# Free standing block wall foundation



## 3DPiper (May 21, 2006)

I want to build a fairly large wall: 8 feet high by about 200 feet long (though not continuous).. It will be totally free standing (not a retaining wall) and is basically a visual and sound barrier (we have a chain link fence there now).. I'd like to use 8x8x16 blocks.. How thick/wide should the foundation be? Do I need to use any type of reinforcement from the foundation to wall (rebar)?

Thanks!

-Matthew


----------



## johnlvs2run (Mar 8, 2006)

Matthew,

I just finished a retaining wall, and have a similar idea for a 60 foot fence that you do. I am planning to use the 8x8x16 blocks and fill them with rebar and concrete. The fence is currently wood planks and 6 feet tall but there are noisy neighbors in back and the sound goes right through. Another motivation is that I might be building a block wall home if I move and would like to get the practice in advance.

My question is the same as yours.
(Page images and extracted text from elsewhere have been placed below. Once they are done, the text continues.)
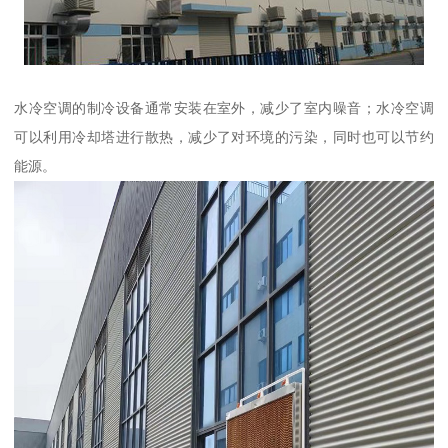
水冷空调的制冷设备通常安装在室外，减少了室内噪音；水冷空调
可以利用冷却塔进行散热，减少了对环境的污染，同时也可以节约
能源。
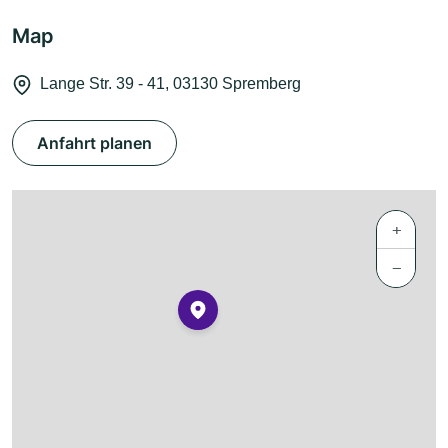
Map
Lange Str. 39 - 41, 03130 Spremberg
Anfahrt planen
+
−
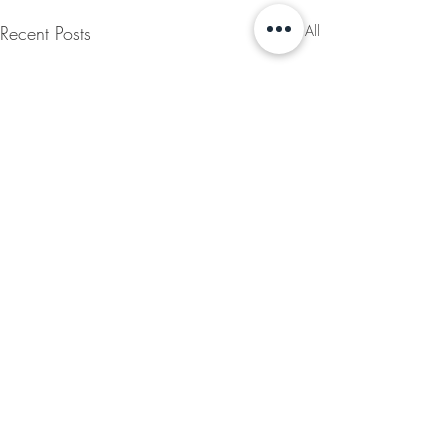
Recent Posts
See All
Comments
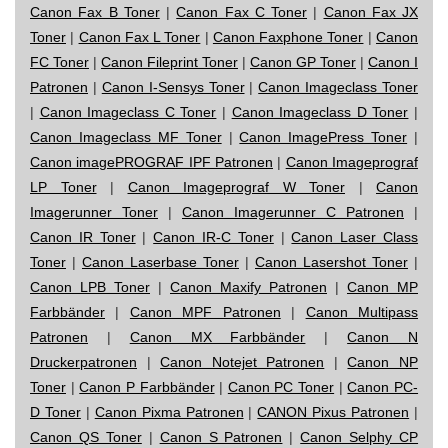
Canon Fax B Toner
|
Canon Fax C Toner
|
Canon Fax JX
Toner
|
Canon Fax L Toner
|
Canon Faxphone Toner
|
Canon
FC Toner
|
Canon Fileprint Toner
|
Canon GP Toner
|
Canon I
Patronen
|
Canon I-Sensys Toner
|
Canon Imageclass Toner
|
Canon Imageclass C Toner
|
Canon Imageclass D Toner
|
Canon Imageclass MF Toner
|
Canon ImagePress Toner
|
Canon imagePROGRAF IPF Patronen
|
Canon Imageprograf
LP Toner
|
Canon Imageprograf W Toner
|
Canon
Imagerunner Toner
|
Canon Imagerunner C Patronen
|
Canon IR Toner
|
Canon IR-C Toner
|
Canon Laser Class
Toner
|
Canon Laserbase Toner
|
Canon Lasershot Toner
|
Canon LPB Toner
|
Canon Maxify Patronen
|
Canon MP
Farbbänder
|
Canon MPF Patronen
|
Canon Multipass
Patronen
|
Canon MX Farbbänder
|
Canon N
Druckerpatronen
|
Canon Notejet Patronen
|
Canon NP
Toner
|
Canon P Farbbänder
|
Canon PC Toner
|
Canon PC-
D Toner
|
Canon Pixma Patronen
|
CANON Pixus Patronen
|
Canon QS Toner
|
Canon S Patronen
|
Canon Selphy CP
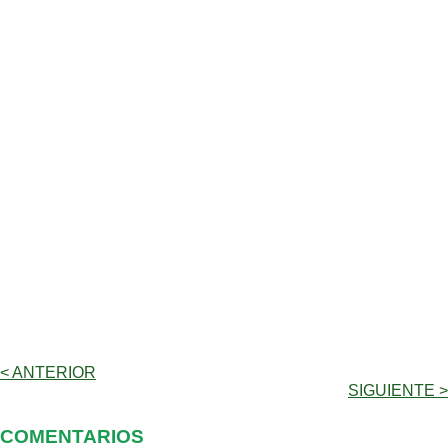
< ANTERIOR
SIGUIENTE >
COMENTARIOS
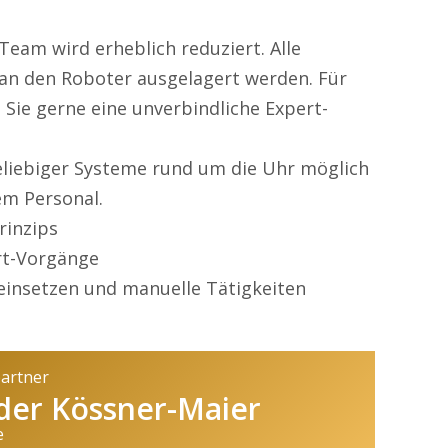
eam wird erheblich reduziert. Alle
n den Roboter ausgelagert werden. Für
 Sie gerne eine unverbindliche Expert-
liebiger Systeme rund um die Uhr möglich
m Personal.
rinzips
rt-Vorgänge
einsetzen und manuelle Tätigkeiten
partner
der Kössner-Maier
e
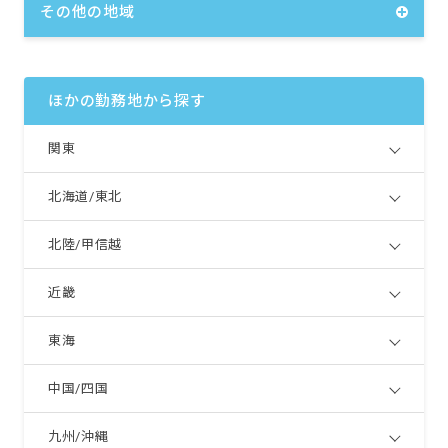
その他の地域
ほかの勤務地から探す
関東
北海道/東北
北陸/甲信越
近畿
東海
中国/四国
九州/沖縄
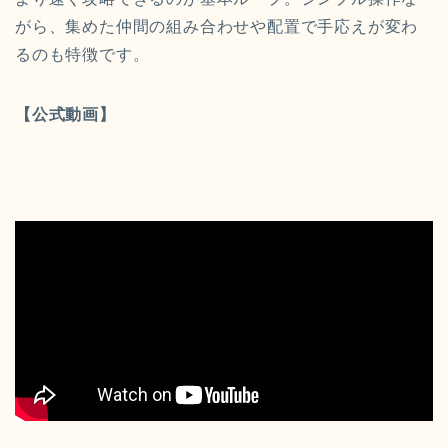
がら、集めた仲間の組み合わせや配置で手応えが変わ
るのも特徴です。
【公式動画】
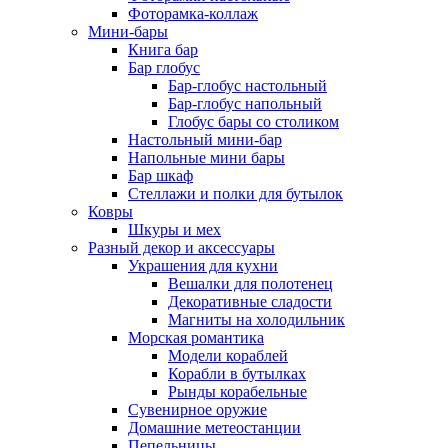
Фоторамка-коллаж
Мини-бары
Книга бар
Бар глобус
Бар-глобус настольный
Бар-глобус напольный
Глобус бары со столиком
Настольный мини-бар
Напольные мини бары
Бар шкаф
Стеллажи и полки для бутылок
Ковры
Шкуры и мех
Разный декор и аксессуары
Украшения для кухни
Вешалки для полотенец
Декоративные сладости
Магниты на холодильник
Морская романтика
Модели кораблей
Корабли в бутылках
Рынды корабельные
Сувенирное оружие
Домашние метеостанции
Пепельницы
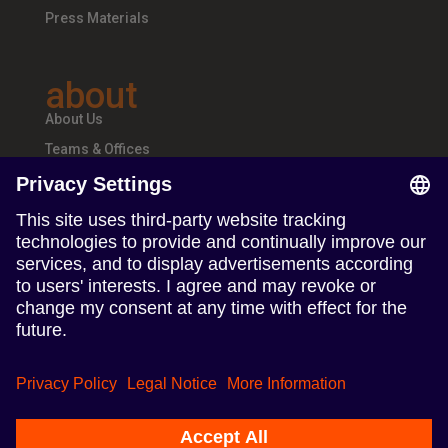
Press Materials
about
About Us
Teams & Offices
Careers
follow us
Follow us on Linkedin
Follow us on Instagram
Condiciones de uso
Política de privacidad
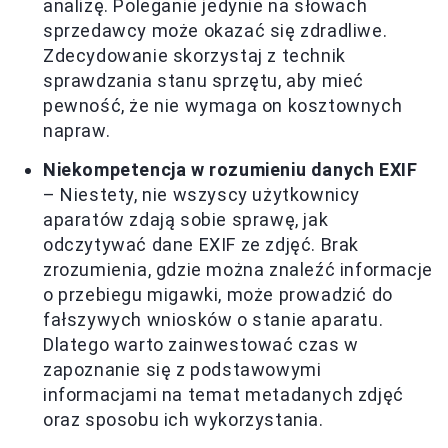
analizę. Poleganie jedynie na słowach
sprzedawcy może okazać się zdradliwe.
Zdecydowanie skorzystaj z technik
sprawdzania stanu sprzętu, aby mieć
pewność, że nie wymaga on kosztownych
napraw.
Niekompetencja w rozumieniu danych EXIF
– Niestety, nie wszyscy użytkownicy
aparatów zdają sobie sprawę, jak
odczytywać dane EXIF ze zdjęć. Brak
zrozumienia, gdzie można znaleźć informacje
o przebiegu migawki, może prowadzić do
fałszywych wniosków o stanie aparatu.
Dlatego warto zainwestować czas w
zapoznanie się z podstawowymi
informacjami na temat metadanych zdjęć
oraz sposobu ich wykorzystania.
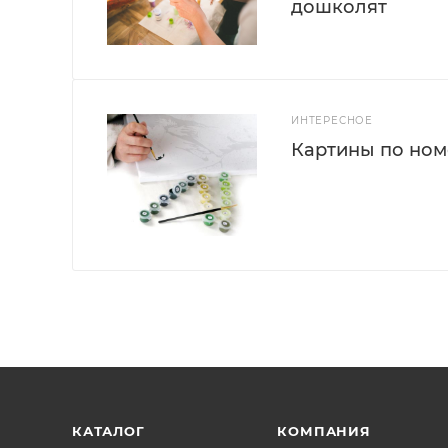
дошколят
ИНТЕРЕСНОЕ
Картины по номе
КАТАЛОГ
КОМПАНИЯ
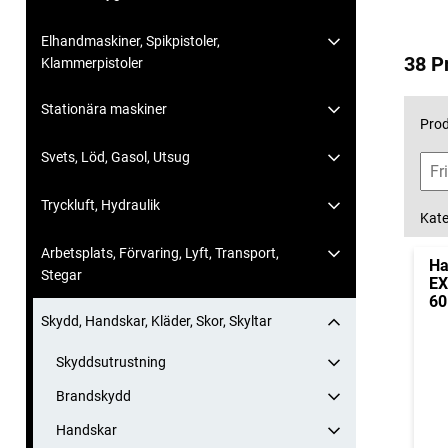
Elhandmaskiner, Spikpistoler,
38 P
Klammerpistoler
Stationära maskiner
Prod
Svets, Löd, Gasol, Utsug
Tryckluft, Hydraulik
Kate
Arbetsplats, Förvaring, Lyft, Transport,
Ha
Stegar
EX
60
Skydd, Handskar, Kläder, Skor, Skyltar
Skyddsutrustning
Brandskydd
Handskar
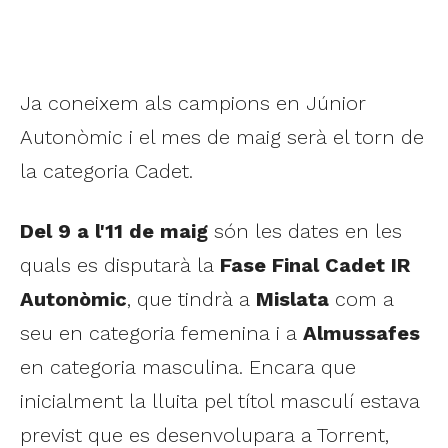
Ja coneixem als campions en Júnior
Autonòmic i el mes de maig serà el torn de
la categoria Cadet.
Del 9 a l'11 de maig
són les dates en les
quals es disputarà la
Fase Final Cadet IR
Autonòmic
, que tindrà a
Mislata
com a
seu en categoria femenina i a
Almussafes
en categoria masculina. Encara que
inicialment la lluita pel títol masculí estava
previst que es desenvolupara a Torrent,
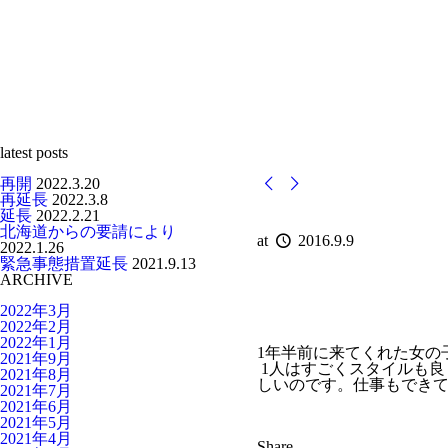
latest posts
再開
2022.3.20
再延長
2022.3.8
延長
2022.2.21
北海道からの要請により
at
2016.9.9
2022.1.26
緊急事態措置延長
2021.9.13
ARCHIVE
2022年3月
2022年2月
2022年1月
1年半前に来てくれた女の
2021年9月
1人はすごくスタイルも良
2021年8月
しいのです。仕事もできて
2021年7月
2021年6月
2021年5月
2021年4月
Share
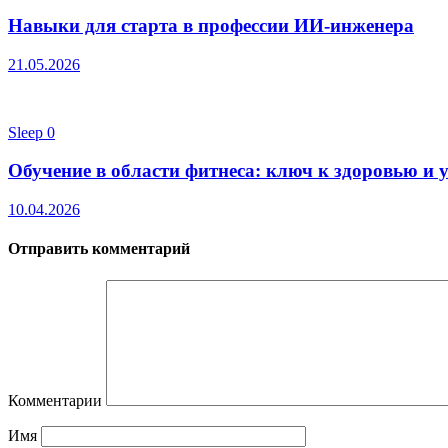
Навыки для старта в профессии ИИ-инженера
21.05.2026
Sleep
0
Обучение в области фитнеса: ключ к здоровью и 
10.04.2026
Отправить комментарий
Комментарии
Имя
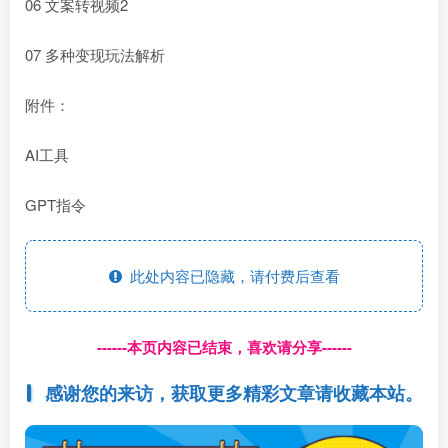
06 文案转视频2
07 多种变现玩法解析
附件：
AI工具
GPT指令
此处内容已隐藏，请付费后查看
------本页内容已结束，喜欢请分享------
感谢您的来访，获取更多精彩文章请收藏本站。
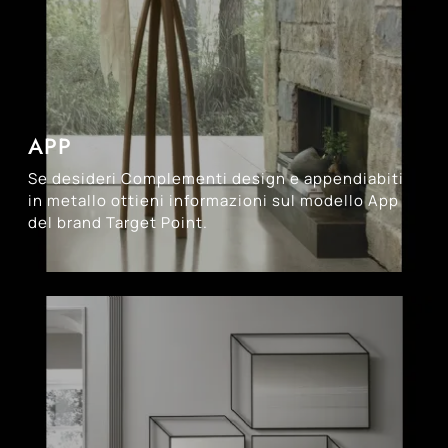
APP
Se desideri Complementi design e appendiabiti
in metallo ottieni informazioni sul modello App
del brand Target Point.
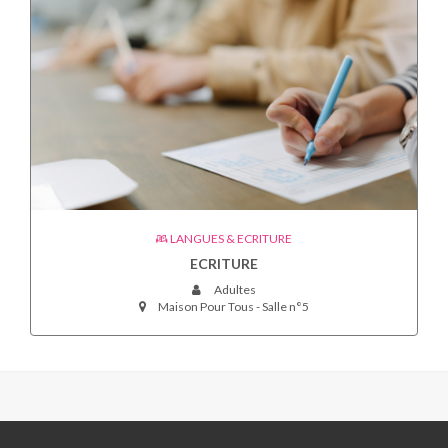
LANGUES & ECRITURE
ECRITURE
Adultes
Maison Pour Tous - Salle n°5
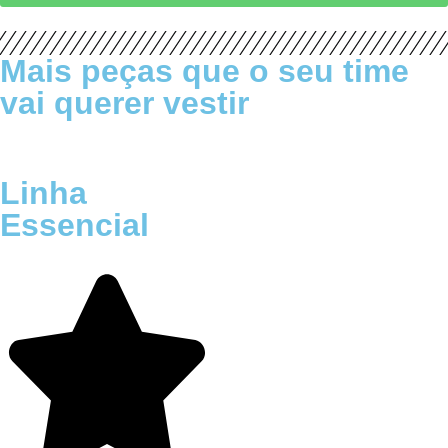
Mais peças que o seu time
vai querer vestir
Linha
Essencial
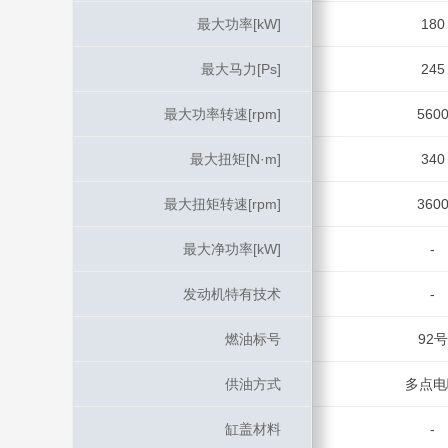
最大功率[kW]
最大功率[kW]
180
最大马力[Ps]
最大马力[Ps]
245
最大功率转速[rpm]
最大功率转速[rpm]
560
最大扭矩[N·m]
最大扭矩[N·m]
340
最大扭矩转速[rpm]
最大扭矩转速[rpm]
360
最大净功率[kW]
最大净功率[kW]
-
发动机特有技术
发动机特有技术
-
燃油标号
燃油标号
92号
供油方式
供油方式
多点电
缸盖材料
缸盖材料
-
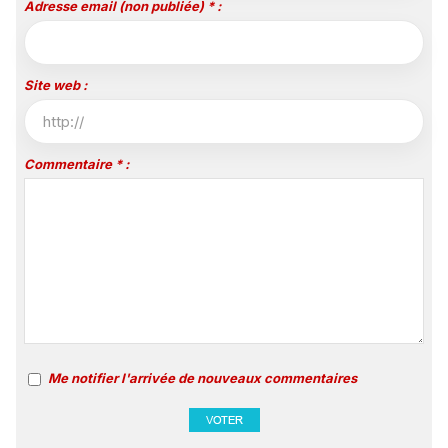
Adresse email (non publiée) * :
Site web :
Commentaire * :
Me notifier l'arrivée de nouveaux commentaires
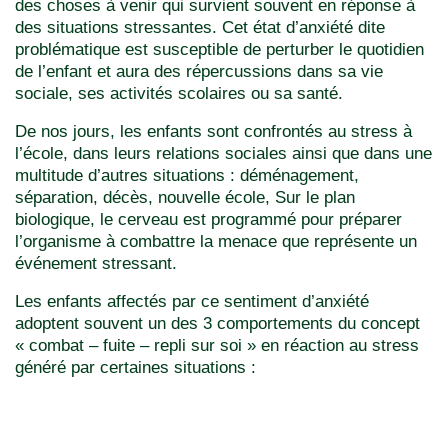
des choses à venir qui survient souvent en réponse à
des situations stressantes. Cet état d’anxiété dite
problématique est susceptible de perturber le quotidien
de l’enfant et aura des répercussions dans sa vie
sociale, ses activités scolaires ou sa santé.
De nos jours, les enfants sont confrontés au stress à
l’école, dans leurs relations sociales ainsi que dans une
multitude d’autres situations : déménagement,
séparation, décès, nouvelle école, Sur le plan
biologique, le cerveau est programmé pour préparer
l’organisme à combattre la menace que représente un
événement stressant.
Les enfants affectés par ce sentiment d’anxiété
adoptent souvent un des 3 comportements du concept
« combat – fuite – repli sur soi » en réaction au stress
généré par certaines situations :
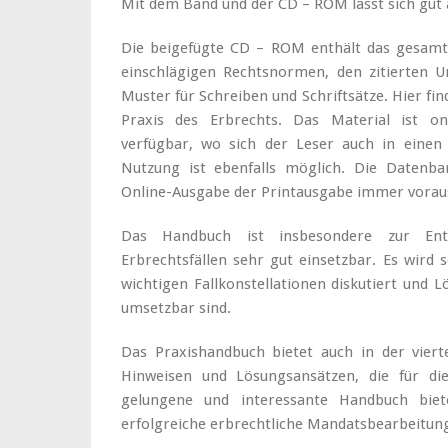
Mit dem Band und der CD – ROM lässt sich gut 
Die beigefügte CD – ROM enthält das gesamt
einschlägigen Rechtsnormen, den zitierten Ur
Muster für Schreiben und Schriftsätze. Hier fin
Praxis des Erbrechts. Das Material ist on
verfügbar, wo sich der Leser auch in einen
Nutzung ist ebenfalls möglich. Die Datenban
Online-Ausgabe der Printausgabe immer voraus
Das Handbuch ist insbesondere zur Ent
Erbrechtsfällen sehr gut einsetzbar. Es wird s
wichtigen Fallkonstellationen diskutiert und 
umsetzbar sind.
Das Praxishandbuch bietet auch in der viert
Hinweisen und Lösungsansätzen, die für die
gelungene und interessante Handbuch biet
erfolgreiche erbrechtliche Mandatsbearbeitun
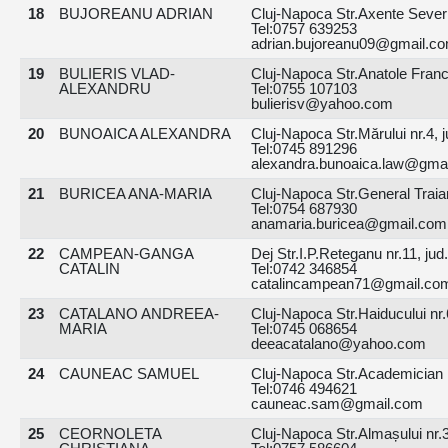
18
BUJOREANU ADRIAN
Cluj-Napoca Str.Axente Sever n
Tel:0757 639253
adrian.bujoreanu09@gmail.c
19
BULIERIS VLAD-
Cluj-Napoca Str.Anatole France
ALEXANDRU
Tel:0755 107103
bulierisv@yahoo.com
20
BUNOAICA ALEXANDRA
Cluj-Napoca Str.Mărului nr.4, j
Tel:0745 891296
alexandra.bunoaica.law@gma
21
BURICEA ANA-MARIA
Cluj-Napoca Str.General Traia
Tel:0754 687930
anamaria.buricea@gmail.com
22
CAMPEAN-GANGA
Dej Str.I.P.Reteganu nr.11, jud.
CATALIN
Tel:0742 346854
catalincampean71@gmail.co
23
CATALANO ANDREEA-
Cluj-Napoca Str.Haiducului nr.6
MARIA
Tel:0745 068654
deeacatalano@yahoo.com
24
CAUNEAC SAMUEL
Cluj-Napoca Str.Academician D
Tel:0746 494621
cauneac.sam@gmail.com
25
CEORNOLETA
Cluj-Napoca Str.Almașului nr.3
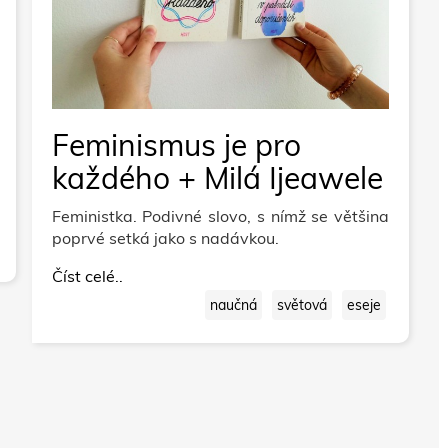
Feminismus je pro
každého + Milá Ijeawele
Feministka. Podivné slovo, s nímž se většina
poprvé setká jako s nadávkou.
Číst celé..
naučná
světová
eseje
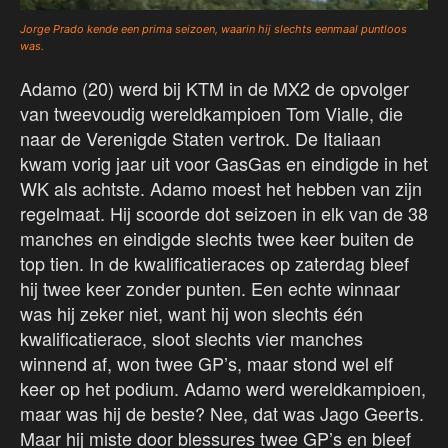
Jorge Prado kende een prima seizoen, waarin hij slechts eenmaal puntloos
was.
Adamo (20) werd bij KTM in de MX2 de opvolger
van tweevoudig wereldkampioen Tom Vialle, die
naar de Verenigde Staten vertrok. De Italiaan
kwam vorig jaar uit voor GasGas en eindigde in het
WK als achtste. Adamo moest het hebben van zijn
regelmaat. Hij scoorde dot seizoen in elk van de 38
manches en eindigde slechts twee keer buiten de
top tien. In de kwalificatieraces op zaterdag bleef
hij twee keer zonder punten. Een echte winnaar
was hij zeker niet, want hij won slechts één
kwalificatierace, sloot slechts vier manches
winnend af, won twee GP’s, maar stond wel elf
keer op het podium. Adamo werd wereldkampioen,
maar was hij de beste? Nee, dat was Jago Geerts.
Maar hij miste door blessures twee GP’s en bleef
How wide and deep does the foundation need to be and does it need to be concrete with rebar sticking out of it. Is it feasible for me to build the foundation myself or is it better to have someone else pour it and then do the wall on my own. All replies are appreciated.


----------



## joasis (May 28, 2006)

What kind of soil? What is the frost depth? What does your local code say about it? It isn't a black and white question with an answer of 16 inches wide X 24 inches deep will support your wall where you are although that is what we would do here. However, on the East side of town, there is clay and shale, so 24 inches wide would do it. Lots of questions have a "depends" in the answer....


----------



## johnlvs2run (Mar 8, 2006)

Here the soil is clay. The all time low here was 20 degrees. Wow I didn't know it needed to be that deep and wide for a fence. In that case it sounds like I will need 6 to 9 cubic yards of concrete. I don't know what the local code for a fence is but will check.


----------



## d.janvrin (Oct 20, 2006)

Blocks 8' High and 200' long Freestanding ????  WOW 
Thats A Wall (China) You May Want To Call A Contractor Or A Few Good Mason.
At Least Check You Local Code .
Have You Ever Seen Stackable Retaining Wall Blocks Check With Local Concrete Co. There usually Pretty Cheap ( Made from left over concrete Pours etc) they come in many shapes and sizes about 2'X3'X5' They dont require a footing most concrete co. will place them for you !!


----------